AYASOFYA’YA SEVİNENLER VE ÜZÜLENLER!

Hiç kuşku yok ki Ayasofya’nın yeniden Cami hüviyetiyle ibadete açılması 2020 yılının en önemli hadiselerinden biriydi. Ve yine hiç kuşku yok ki İslam Dünyası Ayasofya’nın ibadete açılmasını ‘bir fetih coşkusuyla’ karşılamış, adeta bayram etmiştir. Ve fakat üzülerek söylemek gerekir ki, Ayasofya’dan yükselen ezan sesi, haçlı kalıntısı batılıları ve onların ülkemizdeki uzantılarını rahatsız etmiştir.
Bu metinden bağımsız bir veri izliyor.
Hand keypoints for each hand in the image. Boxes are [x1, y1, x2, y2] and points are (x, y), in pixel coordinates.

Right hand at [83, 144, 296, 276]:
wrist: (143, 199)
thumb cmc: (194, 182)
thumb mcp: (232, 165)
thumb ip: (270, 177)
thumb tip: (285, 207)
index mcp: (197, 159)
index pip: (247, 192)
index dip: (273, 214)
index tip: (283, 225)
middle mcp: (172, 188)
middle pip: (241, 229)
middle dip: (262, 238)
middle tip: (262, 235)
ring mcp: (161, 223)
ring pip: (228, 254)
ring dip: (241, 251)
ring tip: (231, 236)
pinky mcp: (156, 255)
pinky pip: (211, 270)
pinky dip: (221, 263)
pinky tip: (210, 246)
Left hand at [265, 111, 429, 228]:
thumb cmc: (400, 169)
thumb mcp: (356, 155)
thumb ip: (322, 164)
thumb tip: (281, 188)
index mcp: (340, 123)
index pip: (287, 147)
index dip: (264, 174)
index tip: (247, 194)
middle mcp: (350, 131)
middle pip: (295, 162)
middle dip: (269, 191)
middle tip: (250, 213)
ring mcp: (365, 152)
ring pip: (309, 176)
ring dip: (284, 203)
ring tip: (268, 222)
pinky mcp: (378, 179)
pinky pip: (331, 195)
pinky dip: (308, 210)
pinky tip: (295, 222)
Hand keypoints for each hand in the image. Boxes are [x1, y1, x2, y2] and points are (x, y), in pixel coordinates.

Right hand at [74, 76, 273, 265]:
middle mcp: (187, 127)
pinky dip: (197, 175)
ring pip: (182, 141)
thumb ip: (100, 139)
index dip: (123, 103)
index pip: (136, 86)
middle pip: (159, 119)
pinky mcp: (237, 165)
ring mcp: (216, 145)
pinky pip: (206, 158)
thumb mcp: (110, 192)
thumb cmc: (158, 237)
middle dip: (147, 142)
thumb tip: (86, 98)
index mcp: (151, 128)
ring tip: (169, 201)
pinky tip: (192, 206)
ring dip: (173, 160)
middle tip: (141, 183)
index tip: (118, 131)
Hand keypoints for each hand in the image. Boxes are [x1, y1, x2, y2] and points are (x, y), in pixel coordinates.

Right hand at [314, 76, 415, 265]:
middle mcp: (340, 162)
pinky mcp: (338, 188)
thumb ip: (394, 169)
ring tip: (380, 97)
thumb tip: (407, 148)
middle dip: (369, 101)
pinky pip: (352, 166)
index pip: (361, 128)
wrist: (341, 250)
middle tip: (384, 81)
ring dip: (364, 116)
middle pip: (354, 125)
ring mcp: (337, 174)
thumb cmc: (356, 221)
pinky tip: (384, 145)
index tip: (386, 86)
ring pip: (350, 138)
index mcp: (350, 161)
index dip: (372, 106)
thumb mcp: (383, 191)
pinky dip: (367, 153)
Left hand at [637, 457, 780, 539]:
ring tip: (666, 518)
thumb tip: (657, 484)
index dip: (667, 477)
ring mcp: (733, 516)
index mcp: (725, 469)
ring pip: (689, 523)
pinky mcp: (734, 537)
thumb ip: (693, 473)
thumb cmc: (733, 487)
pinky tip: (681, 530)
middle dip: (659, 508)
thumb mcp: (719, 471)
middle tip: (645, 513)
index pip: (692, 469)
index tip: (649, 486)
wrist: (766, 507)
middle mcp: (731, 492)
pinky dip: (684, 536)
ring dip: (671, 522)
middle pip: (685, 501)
Ayasofya’nın ibadete açılması hadisesini ‘yılın, hatta yüzyılın önemli olayları arasında’ saymak olağandır. Ancak bir Müslüman ülkede, hele de tapu sahibi bir ülkenin topraklarında Ayasofya’nın ibadete açılmasını ‘yılın felaketleri listesine yazmak’ en basit ifadeyle ‘sirkatini’ ifşa etmektir.

**

BARETLİ CHP’LİLERİN BARETSİZ TÜRBANLILARI!

CHP’li eski devlet bakanlarından Fikri Sağlar’ın ‘başörtülü hâkimlerin adil olmayacağına yönelik’ ifadeleri geçen haftaya damga vuran önemli hadiseler arasındaydı. İşin doğrusu CHP’nin bu konudaki geleneksel tavrını ‘gençlik üstü nesil’ iyi bilse de, parti yöneticileri son yıllarda ‘oy devşirebilme uğruna’ bu hususta ince takiyye metotları uygulamaktadır. Nitekim Genel başkan Kemal Kılıçdaroğlu konuya ilişkin ‘reddiye’sini bir inşaat mahallinde yaptı. Görüntüde Kılıçdaroğlu dahil herkes baret giymişken, Genel başkanın sağında ve solunda bulunan başörtülü iki hanımın baretlerini ellerinde tutması dikkat çekici bir ayrıntıydı.